By Alok Verma

The online world is faced with an abundance of information. As a result the demand for relevant content is increasing. Online users may already know about news sites for specific reasons either due to its particular location or subject they are most interested in, or even just due to the brand value. But personalization does help a local or niche site to further appeal to the reader, or by larger news sites.
Earlier, personalization was hard to do at a scale. Mobile phones that have become most personal device to any individual has enhanced opportunities for personalization and also triggered higher site registration. In fact, delivery of more relevant content on mobile devices is becoming much easier.

Media is becoming a much more social and people are increasingly interested in exploring about the editorial position being taken by media organizations on important issues of the day. The moot question, however, is as to how large the personalized content should be, particularly when one looks at personalization geographically. People’s interest in local news is gradually increasing in order to give vent to their opinion on local news agenda, so that they can share information and discuss that information with colleagues and neighbours and friends and family. People actually want to be brought up to date with all the things that people in their neighbourhood and their city will know about, so they can play a part in those conversations.
Personalization technologies are also performing a balancing act between the role of the technology and journalists. One way to differentiate between types of personalization is by looking at how much involvement is necessary on the part of the reader in building their own experience. Research into the field of personalization in news has found that passive personalization appears to be on the up. Many news apps are available where by just taking a latitude and longitude of the user or user’s house, news stories that are breaking and happening around that location will be displayed on mobile devices.
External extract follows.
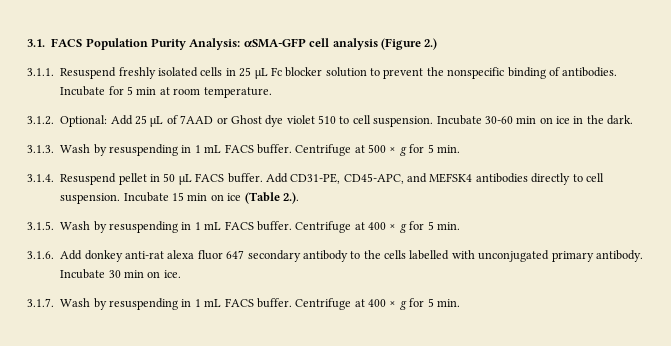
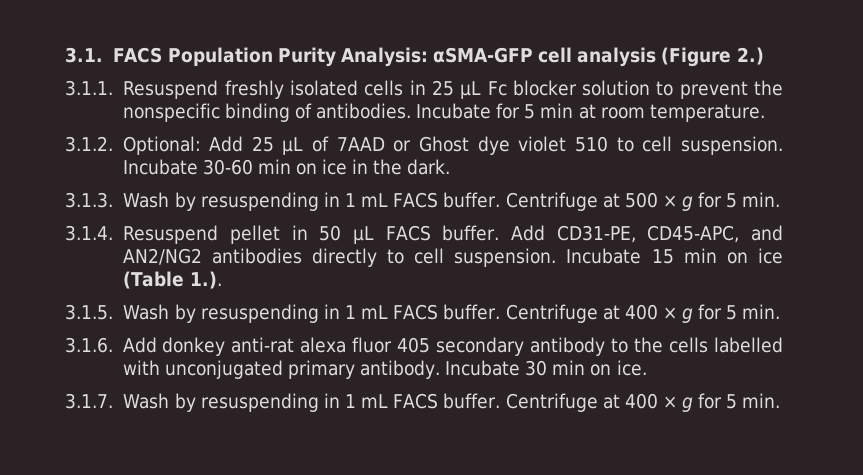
[429,173,473,183] MEFSK4 -> [122,248,202,265] AN2/NG2
[282,192,299,204] 2.). -> [189,271,222,289] 1.).
[226,250,245,259] 647 -> [397,337,431,353] 405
An interesting case study can be found in Italy, where local news site network City News introduced the ability for users to create a personalized homepage earlier this year. This is based on certain choices made by users in terms of areas of interest, be it location, subjects or people, arguably an example of more active personalization.
With the rise of social media means any user of Twitter, Facebook or the like, effectively has his own personalized homepage of content available. This only proves that the social discovery of content is on the rise and probably it also throws a great challenge to media organizations as to how much of a role is there to play for personalization on a news website?

Therefore, news sites should look at what they can do to stand out in this field, and focus on offering a quality content service. In most cases news sites can’t compete with Twitter in terms of serving up great content from many sources, but they can do something else; provide great writing, analysis, comment, a tone that connects, and they can do a much better job of recommending other relevant material.
There are many who find Facebook intimidating, some find Twitter too distracting to use on a regular basis, and therefore there is a great opportunity for personalization on sites for delivering better information to users. Whether one uses Google search, from Google.co.in or Google.com, whether you’re in India or London one would get the same result depending on one’s search term. Search on Google has become personalized as Google’s algorithm takes into account where you are and your previous searches in order to return a different set of search results to you.

Similarly, on mobile platforms, the opportunity and potential impact of a personalized news service is also equally significant. One argument is that the smaller screen effectively demands more stripped-back content delivery, which clearly caters for a user’s needs and interests. The Circa news app, for example, lets users track stories they are interested in receiving updates about. However, the challenge for media organizations is as how do they offer personalized news services to their users that does not limit the range of views and content users have access to.

People’s taste in music or movies tends to be fairly static over time, fairly predictable, and so one can look at what people’s friends are looking at, or other people who have listened to the same album or watched the same movie have been listening to, and that’s a fairly good predictor of what one might like. But news is so dynamic that it is very difficult to predict partly because news changes so fast but also what we’re interested in changes.

In an increasingly crowded news marketplace opportunities to achieve engagement through personalization are wide-ranging. Hence, it’s very important to use the technology to make sure users are seeing more of the kind of content that they’re interested in, but it also keeps an element of serendipity and an element of discovery within the apps or within the website, so that users find content that they didn’t expect to find, but is nevertheless interesting, and being surprised and delighted.